Reproduce the data starting at its very beginning and ending at the line that contains "ಸಂಕೇತವಲ್ಲವೇ", with that line included. Leave the pictures out of your answer.

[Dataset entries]
# # #

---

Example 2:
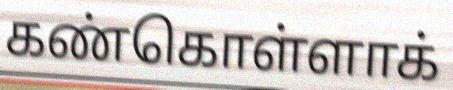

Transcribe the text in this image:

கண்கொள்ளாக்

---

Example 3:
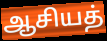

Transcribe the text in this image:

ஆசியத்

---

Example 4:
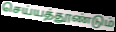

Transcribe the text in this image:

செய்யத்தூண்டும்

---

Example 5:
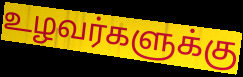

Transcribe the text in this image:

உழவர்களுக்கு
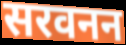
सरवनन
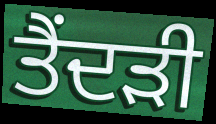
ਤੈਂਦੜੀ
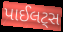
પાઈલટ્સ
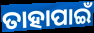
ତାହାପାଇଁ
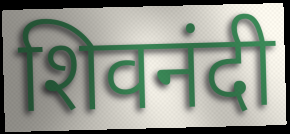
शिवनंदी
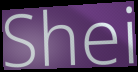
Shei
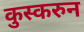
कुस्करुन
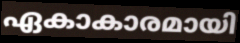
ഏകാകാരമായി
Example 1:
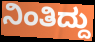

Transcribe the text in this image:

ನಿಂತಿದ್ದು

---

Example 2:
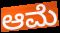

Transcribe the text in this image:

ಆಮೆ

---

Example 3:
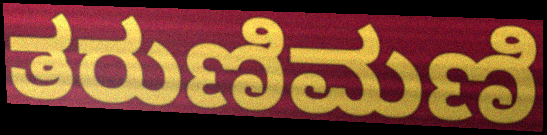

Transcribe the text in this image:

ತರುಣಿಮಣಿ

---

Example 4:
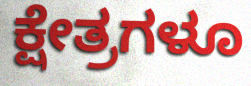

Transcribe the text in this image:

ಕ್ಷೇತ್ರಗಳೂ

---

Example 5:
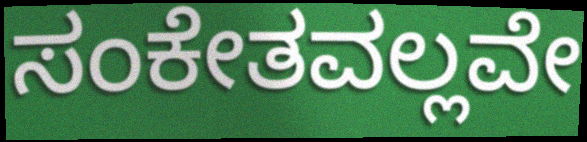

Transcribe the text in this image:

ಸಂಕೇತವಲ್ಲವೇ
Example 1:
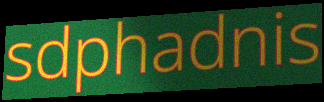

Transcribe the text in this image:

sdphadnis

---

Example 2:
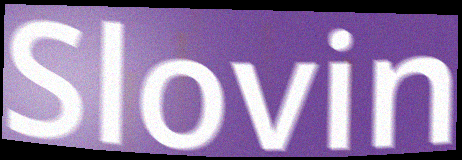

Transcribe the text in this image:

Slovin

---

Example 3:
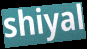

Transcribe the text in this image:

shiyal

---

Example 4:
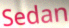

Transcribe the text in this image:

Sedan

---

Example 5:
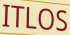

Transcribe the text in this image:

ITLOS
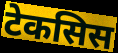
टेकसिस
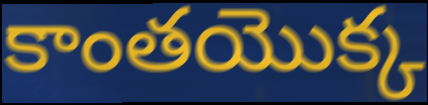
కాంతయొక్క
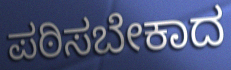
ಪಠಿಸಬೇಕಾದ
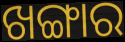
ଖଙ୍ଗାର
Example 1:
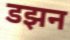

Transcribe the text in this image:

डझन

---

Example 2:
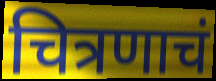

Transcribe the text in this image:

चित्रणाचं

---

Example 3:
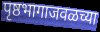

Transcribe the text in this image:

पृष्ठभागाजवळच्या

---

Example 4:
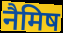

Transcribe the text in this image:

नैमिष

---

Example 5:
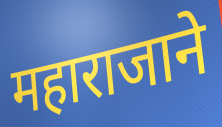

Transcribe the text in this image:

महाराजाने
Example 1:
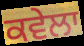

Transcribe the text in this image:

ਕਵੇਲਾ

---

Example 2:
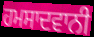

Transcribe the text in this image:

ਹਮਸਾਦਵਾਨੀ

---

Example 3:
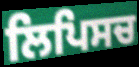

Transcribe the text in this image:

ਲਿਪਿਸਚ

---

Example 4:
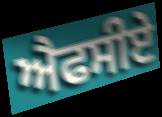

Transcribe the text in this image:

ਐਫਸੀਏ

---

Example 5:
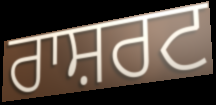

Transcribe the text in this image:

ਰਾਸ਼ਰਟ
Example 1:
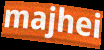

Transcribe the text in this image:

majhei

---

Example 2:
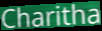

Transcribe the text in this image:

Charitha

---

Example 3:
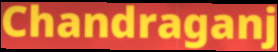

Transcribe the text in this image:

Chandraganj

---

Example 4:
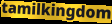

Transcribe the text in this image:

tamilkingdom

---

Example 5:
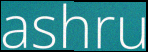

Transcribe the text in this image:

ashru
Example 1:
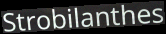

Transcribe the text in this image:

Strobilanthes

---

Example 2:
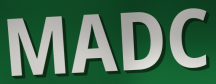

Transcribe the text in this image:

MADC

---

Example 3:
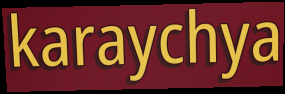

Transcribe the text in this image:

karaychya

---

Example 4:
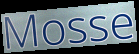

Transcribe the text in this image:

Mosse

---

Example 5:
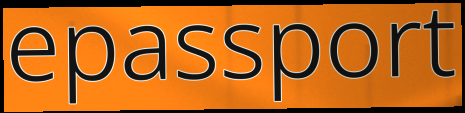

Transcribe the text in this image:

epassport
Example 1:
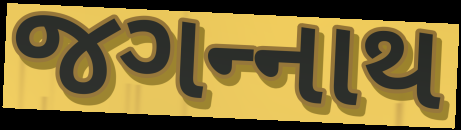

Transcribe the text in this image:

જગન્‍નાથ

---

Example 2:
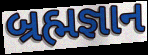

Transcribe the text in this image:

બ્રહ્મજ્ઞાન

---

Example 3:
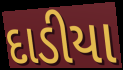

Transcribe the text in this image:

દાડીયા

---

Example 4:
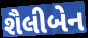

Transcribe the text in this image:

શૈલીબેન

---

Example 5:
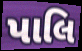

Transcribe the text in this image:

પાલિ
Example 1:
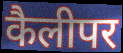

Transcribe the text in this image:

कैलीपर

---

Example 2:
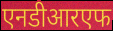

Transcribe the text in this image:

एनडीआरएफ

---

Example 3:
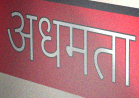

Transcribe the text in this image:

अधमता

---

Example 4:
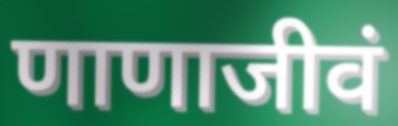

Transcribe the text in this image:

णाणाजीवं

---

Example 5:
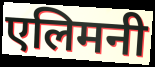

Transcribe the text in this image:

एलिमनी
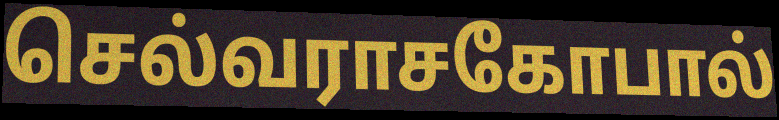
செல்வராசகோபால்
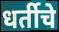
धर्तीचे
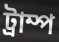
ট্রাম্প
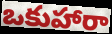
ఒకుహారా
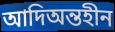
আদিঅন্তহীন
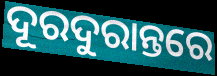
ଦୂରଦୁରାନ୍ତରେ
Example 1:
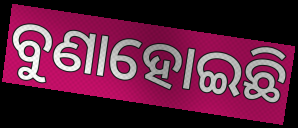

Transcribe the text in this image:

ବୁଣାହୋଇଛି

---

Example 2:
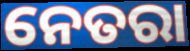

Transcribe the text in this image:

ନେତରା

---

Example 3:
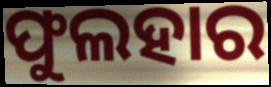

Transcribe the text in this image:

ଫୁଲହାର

# # #

Final answer =>
---

Example 2:

Transcribe the text in this image:

கண்கொள்ளாக்

---

Example 3:

Transcribe the text in this image:

ஆசியத்

---

Example 4:

Transcribe the text in this image:

செய்யத்தூண்டும்

---

Example 5:

Transcribe the text in this image:

உழவர்களுக்கு
सरवनन
ਤੈਂਦੜੀ
પાઈલટ્સ
ତାହାପାଇଁ
शिवनंदी
Shei
कुस्करुन
ഏകാകാരമായി
Example 1:

Transcribe the text in this image:

ನಿಂತಿದ್ದು

---

Example 2:

Transcribe the text in this image:

ಆಮೆ

---

Example 3:

Transcribe the text in this image:

ತರುಣಿಮಣಿ

---

Example 4:

Transcribe the text in this image:

ಕ್ಷೇತ್ರಗಳೂ

---

Example 5:

Transcribe the text in this image:

ಸಂಕೇತವಲ್ಲವೇ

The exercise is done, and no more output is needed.